The question is whether the OP is at that scale or not -- we have no way of knowing.

hplus, you know more about networking than me, no doubt, but, reading his initial question, I feel pretty safe in assuming he isn't in need of that kind of throughput and it's is more of a beginner networking question.

Either way, we now have both bases covered.

My Gamedev Journal: 2D Game Making, the Easy Way

---(Old Blog, still has good info): 2dGameMaking
-----
"No one ever posts on that message board; it's too crowded." - Yoga Berra (sorta)

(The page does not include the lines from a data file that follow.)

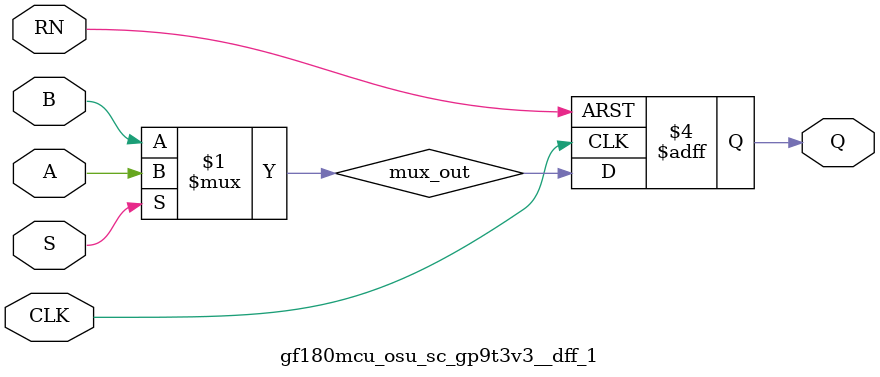
<source format=v>
`timescale 1ns/10ps
`celldefine
module gf180mcu_osu_sc_gp9t3v3__dff_1 (A, B, S, Q, RN, CLK);
	output reg Q;
	input A, B, S, RN, CLK;

	// Function
	wire mux_out;

    assign mux_out = S ? A : B;
    always @(posedge CLK, negedge RN) begin
        if (RN == 1'b0) Q <= 1'b0;
        else Q <= mux_out;
    end
    
    /*
	// Timing
	specify
		(posedge CLK => (Q+:D)) = 0;
		(posedge CLK => (QN-:D)) = 0;
		$setuphold (posedge CLK, posedge D, 0, 0, notifier,,, delayed_CLK, delayed_D);
		$setuphold (posedge CLK, negedge D, 0, 0, notifier,,, delayed_CLK, delayed_D);
		$width (posedge CLK &&& D, 0, 0, notifier);
		$width (negedge CLK &&& D, 0, 0, notifier);
		$width (posedge CLK &&& ~D, 0, 0, notifier);
		$width (negedge CLK &&& ~D, 0, 0, notifier);
	endspecify
    */
endmodule
`endcelldefine
</source>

There is some middle processing (often done in a separate thread) where all the "Reliability" issues (if any) are handled and channeling/organizing info down different processing streams (ie- looking for client signals like close/byebye msgs versus the running data streams, or multiple packet block completion ) can be done before it gets to the higher level game processing.

If you have multiple packets making up one message then you need data markings within the packets to allow the receiver to determine if the whole message HAS arrived (intact) to then be passed-on and actioned (at higher level or whatever).